> **Information provided**
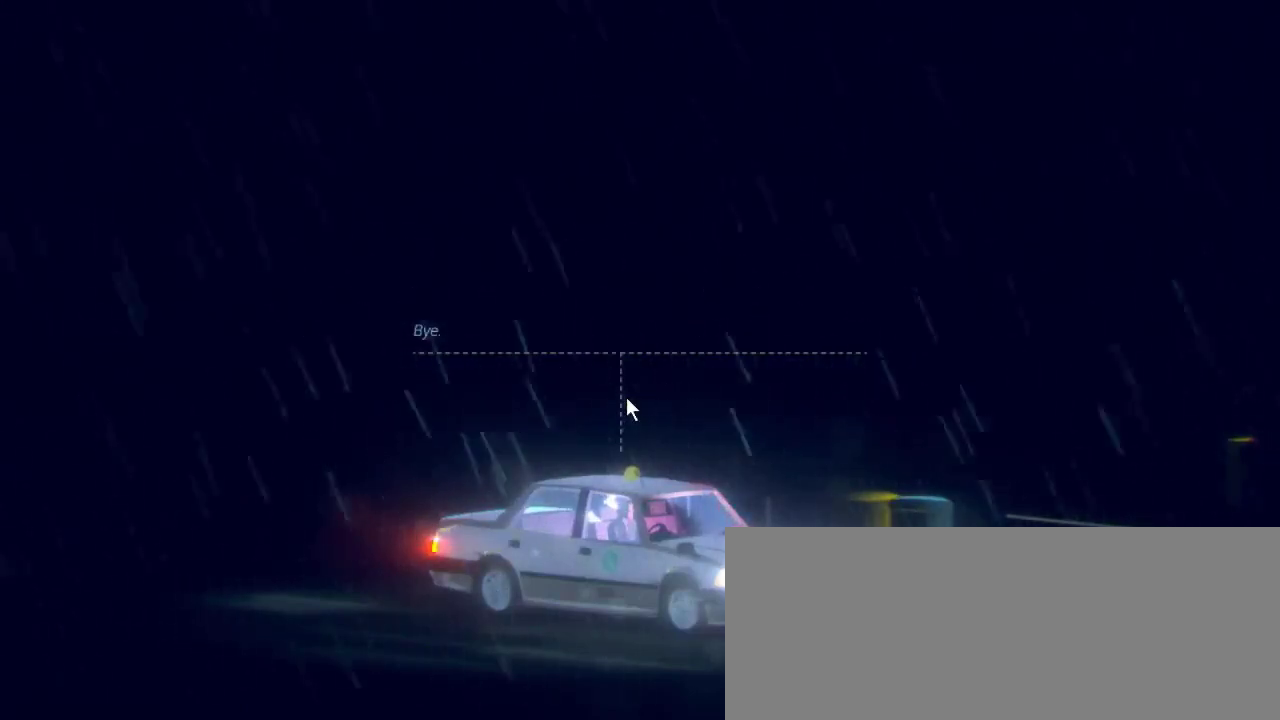
{"keys": [], "mouse": [], "events": [[100, "mouse_left", "down"], [267, "mouse_left", "up"]]}
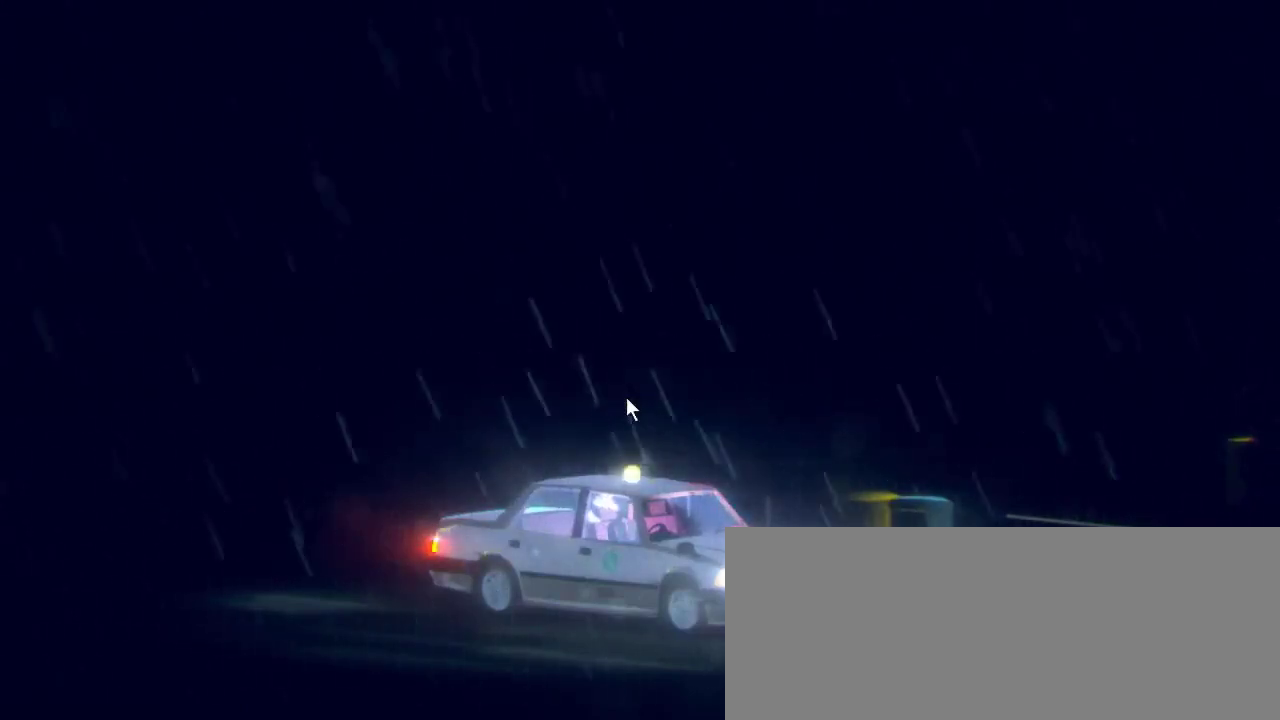
{"keys": [], "mouse": [], "events": []}
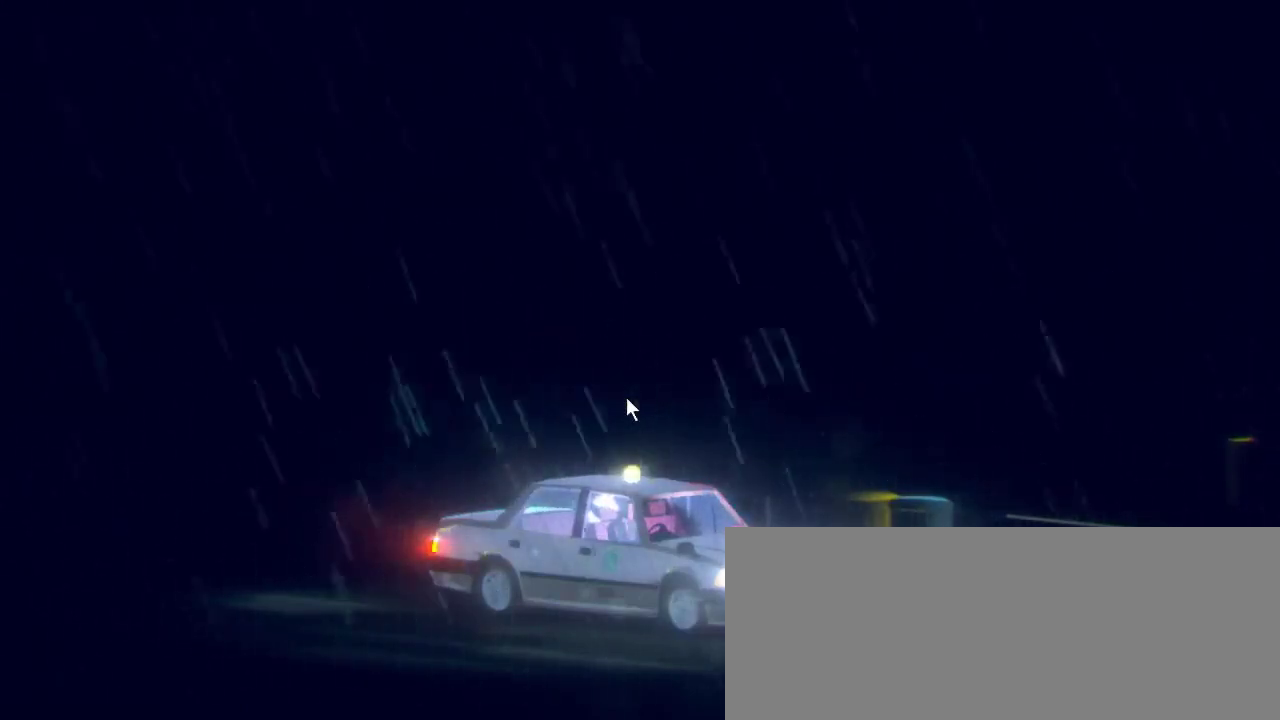
{"keys": [], "mouse": [], "events": []}
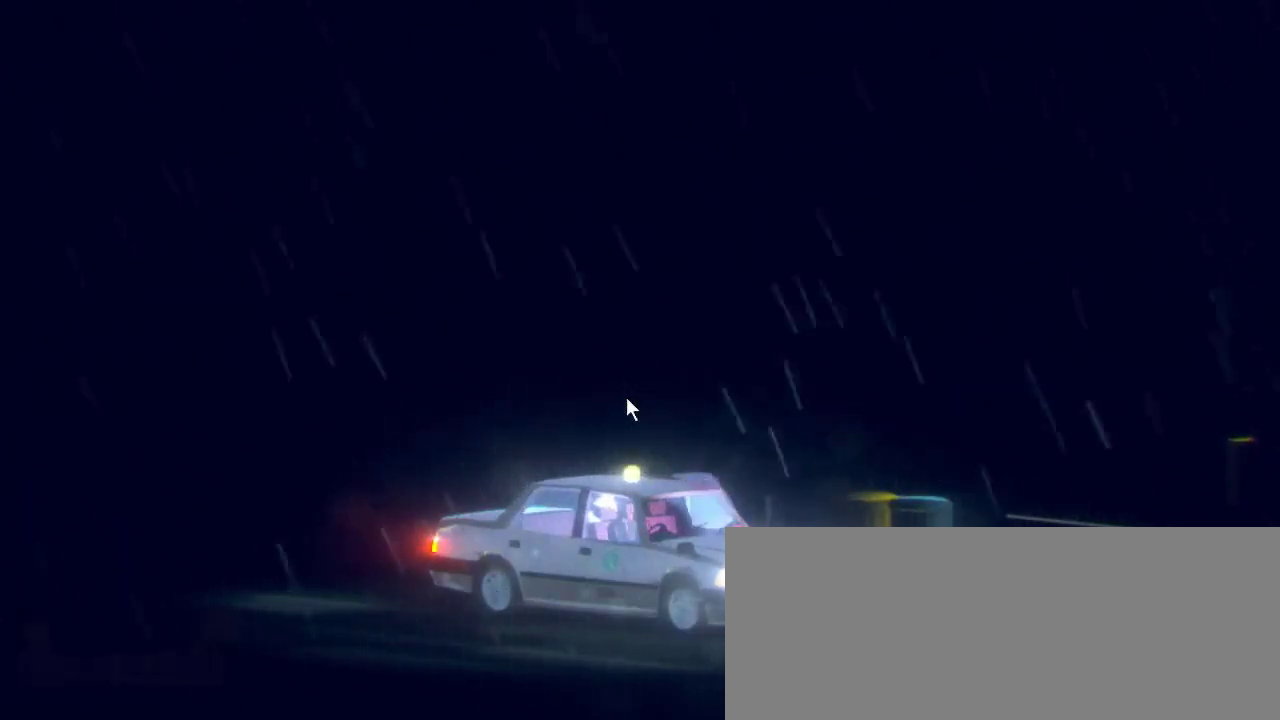
{"keys": [], "mouse": [], "events": []}
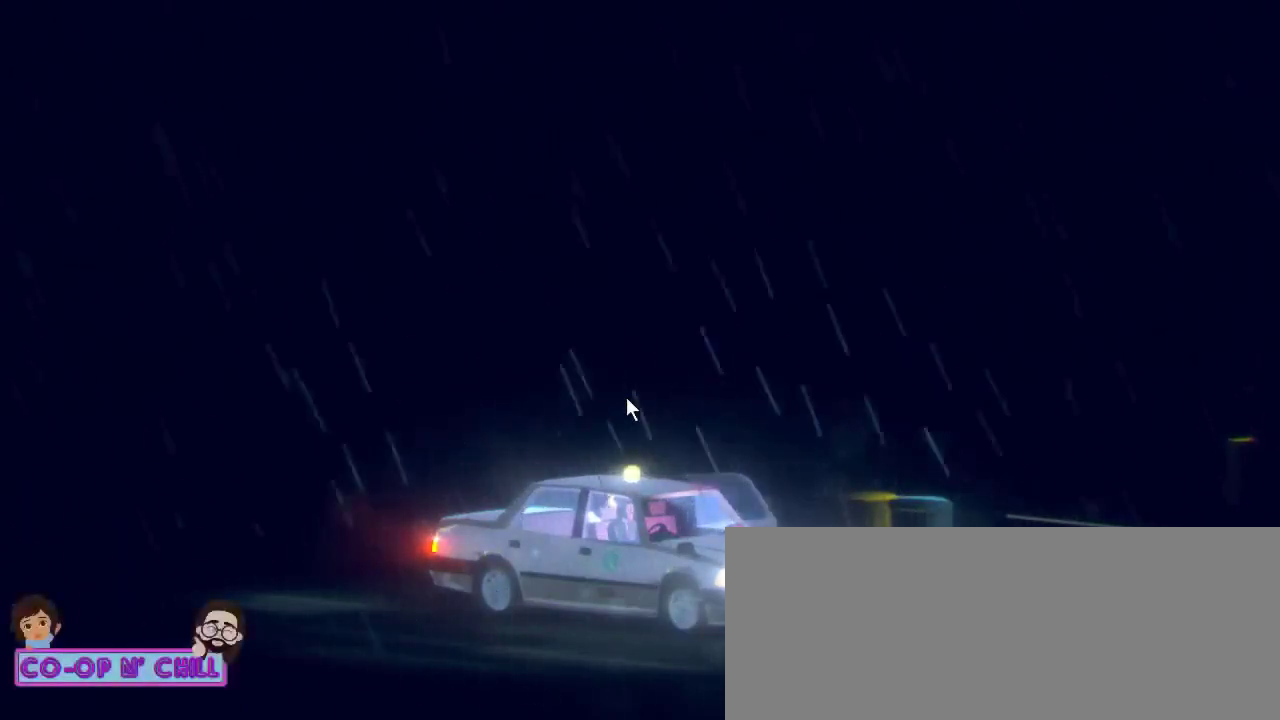
{"keys": [], "mouse": [], "events": []}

> **Problem statement**
Give an exact copy of the material, leaving out every picture.

> **Finished exercise**
{"keys": [], "mouse": [], "events": [[100, "mouse_left", "down"], [267, "mouse_left", "up"]]}
{"keys": [], "mouse": [], "events": []}
{"keys": [], "mouse": [], "events": []}
{"keys": [], "mouse": [], "events": []}
{"keys": [], "mouse": [], "events": []}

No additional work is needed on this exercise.